Based on the same GK104 found on the GTX680, the GTX770 contains 1536 CUDA cores at a slightly higher clockspeed than the GTX680. The GTX770 comes in two varients, the 2GB and the 4GB version. For most the 2GB card will provide the best balance of power vs price however should you have a larger display, then the 4GB version may be worth opting for. Both versions feature a worlds first 7GBPs (GDDR5 effective)memory subsystem which is a significant boost over the GTX680. Comprising of the same 256-bit memory controller means the GTX770 has 224.3GB/sec memory bandwidth at it's disposal.
The GTX770 is equipped with a GK104 core is fabricated on the 28nm process with every component was designed with power efficiency in mind to ensure the GPU gave the best performance-per-watt possible.
While the 28nm manufacturing process holds the bulk of the power saving features, the way the new architecture works is also key to furthering Kepler's power reduction. SMX, an evolution of the SM from Fermi is NVIDIA's new streaming multiprocessor:
Each SMX runs at the graphics clock speed rather than 2x that speed as previously but because the GK104 has 1536 CUDA cores (8xSMX), over Fermi's (GF110) 512 CUDA cores (16xSM), Kepler allows the GTX770 to operate at twice the performance per watt measurement compared to the GTX570.
The clock throughput of FMA2, SFU and texture operations have all been significantly increased and while some operations still retain the same speed as the GTX580, the GTX770's much higher core clockspeed ensures a substantial increase for all GPU operations.
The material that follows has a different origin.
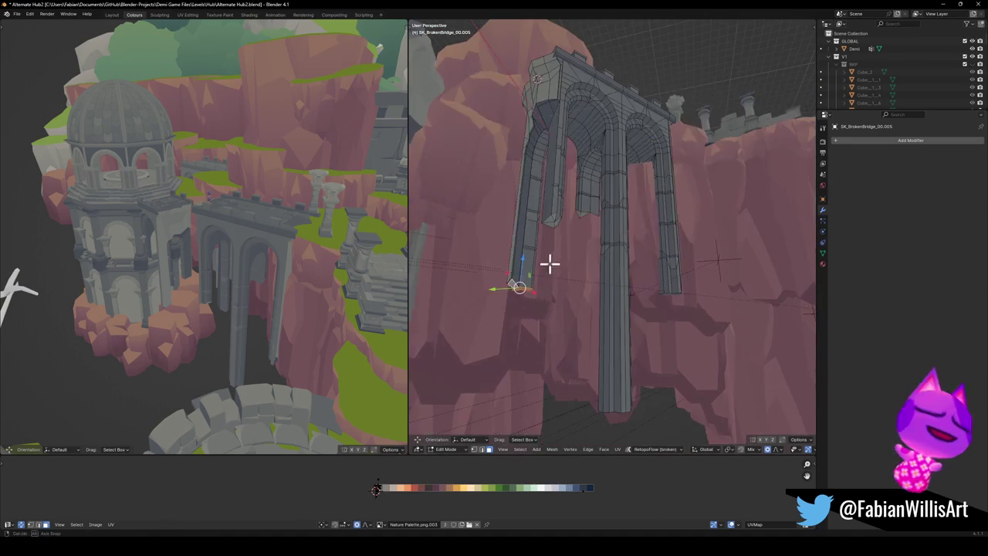
pyautogui.press('g')
pyautogui.press('z')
To feed the new SMX, each unit has four warp schedulers, each capable of firing off two instructions per warp, every clock. With a redesigned scheduling function, the GTX770 is a lot less complex and much more streamlined allowing the compiler to determine which instructions will be issued and can provide this information direct to the hardware block rather than going around the houses using Multi-port decode and a register scoreboard along with the dependency check before the information gets issued. This method is both quicker and more importantly, more power efficient.
Perhaps the biggest change from Fermi to Kepler was the omission of the old Shader Clock. The shader clock was getting tired as it was part of the old Tesla architecture which was implemented as an area optimisation. Because of the way Kepler executes instructions at a much more streamlined manner and at a higher clock rate, fewer copies of the execution unit need be made.
Another improvement over Fermi with the introduction of SMX is the redesigned Polymorph engine (2.0). The Polymorph engine takes card of the tessellation workload of the GTX770. The design of the Polymorph engine is to ensure that the tessellation we see on screen has little (as possible) impact on the rendering performance. What you may find bizarre though is that NVIDIA have cut the Polymorph engine count in half to 8 from Fermi's 16 yet claim it is almost twice as quick. This is thanks to the improved core an memory clockpeed.
With both a higher core clockspeed based on older (but still very fast) GK104 core and of course that blisteringly fast memory, the GTX770 looks set to replace not only the GTX670, but it's bigger, but older brother, last years flagship graphics card, the GTX680.